Breast Cancer Awareness Month, is organized each year by major breast cancer charities to increase awareness of the disease and to raise funds for research into its cause, prevention, diagnosis, treatment and cure. The campaign also offers information and support to those who have been affected by breast cancer, including both victims and families. Breast cancer in men which is rare, is also generally overlooked, and so several male breast cancer advocacy groups have joined together to globally establish the third week of October as "Male Breast Cancer Awareness Week."

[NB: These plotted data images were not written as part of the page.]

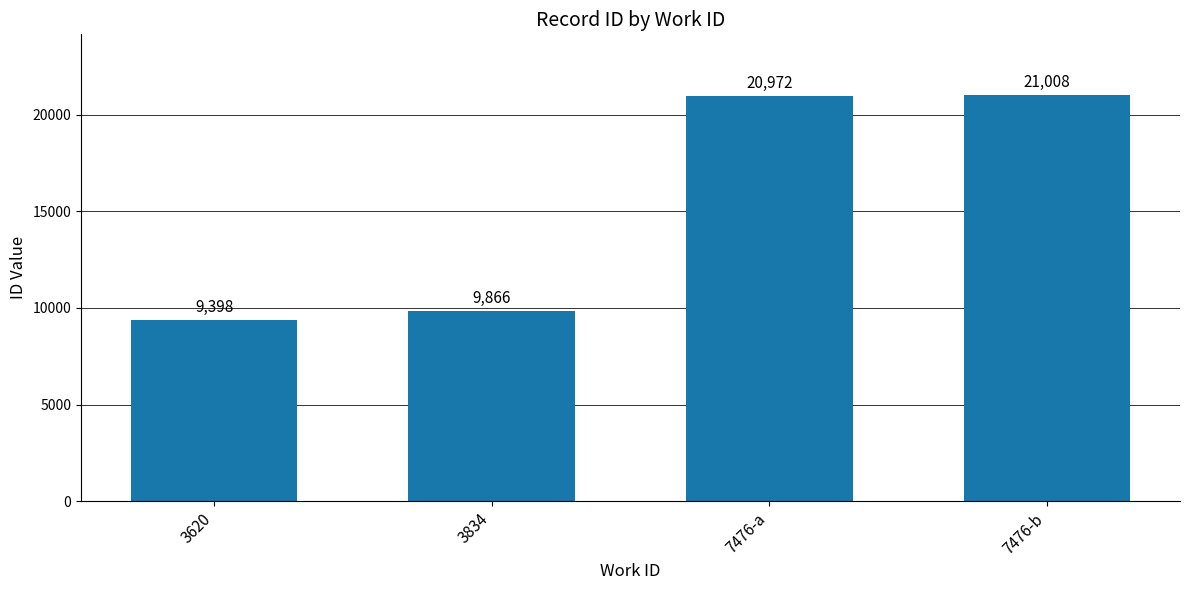

What is the value of the 1st bar from the left?

9398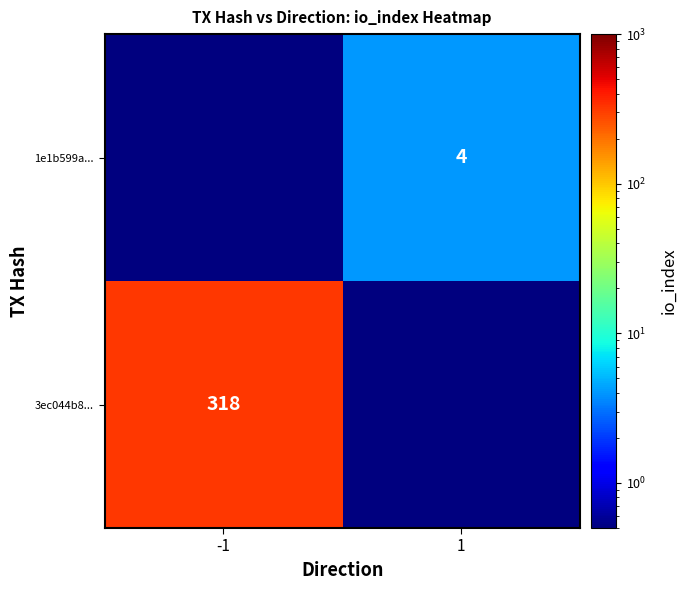

The value of 3ec044b8... at -1 is 318.0. True or false?

True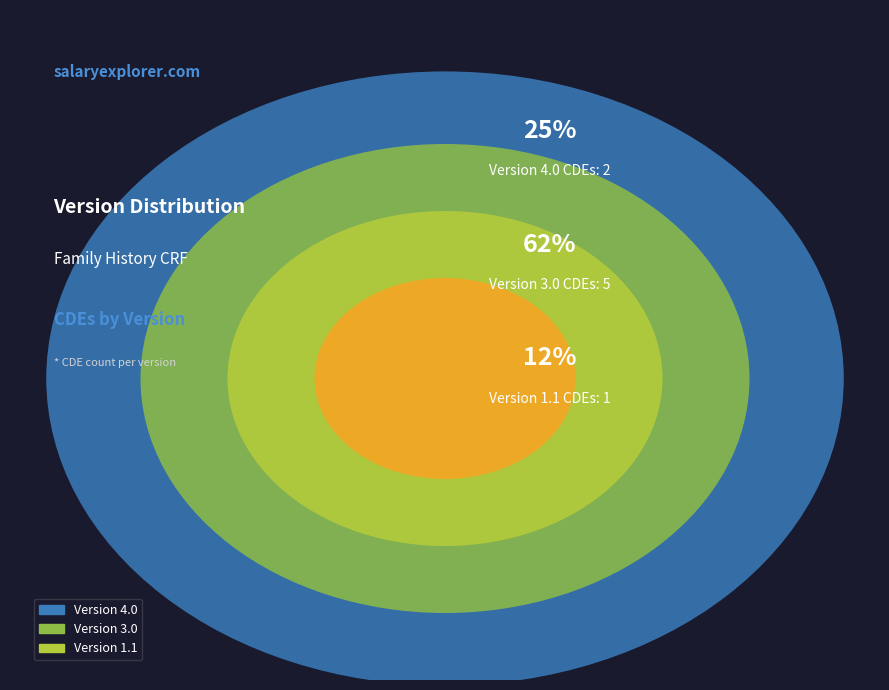

Is C14145 the majority of the pie?

No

So with awareness comes early diagnosis which leads to a better chance of full recovery. How much awareness is there though? Are people getting checked regularly? Is there still self-examination? When was the last time you even thought about breast cancer? Did you know that the first noticeable symptom of breast cancer is typically a lump that feels different from the rest of your breast tissue, and that the vast majority of breast cancer cases are discovered when the woman feels a lump? This is why awareness is such a big thing!
Casual reading on a daily blog is not a good place to get all of your facts. I won't ever pretend that to be the case. Check out the American Cancer Society's website though. Talk to your doctor too.
For a good overall look at coping, I'd also recommend a book by former television reporter Betty Rollin called First You Cry. It was 39 years ago that the highly public diagnoses of First Lady Betty Ford and Happy Rockefeller, wife of vice-president-designate Nelson Rockefeller brought breast cancer into the spotlight. Ms Rollin was diagnosed a year later in 1975, but her book still holds up well today. It, and so many things since, are all a part of the awareness.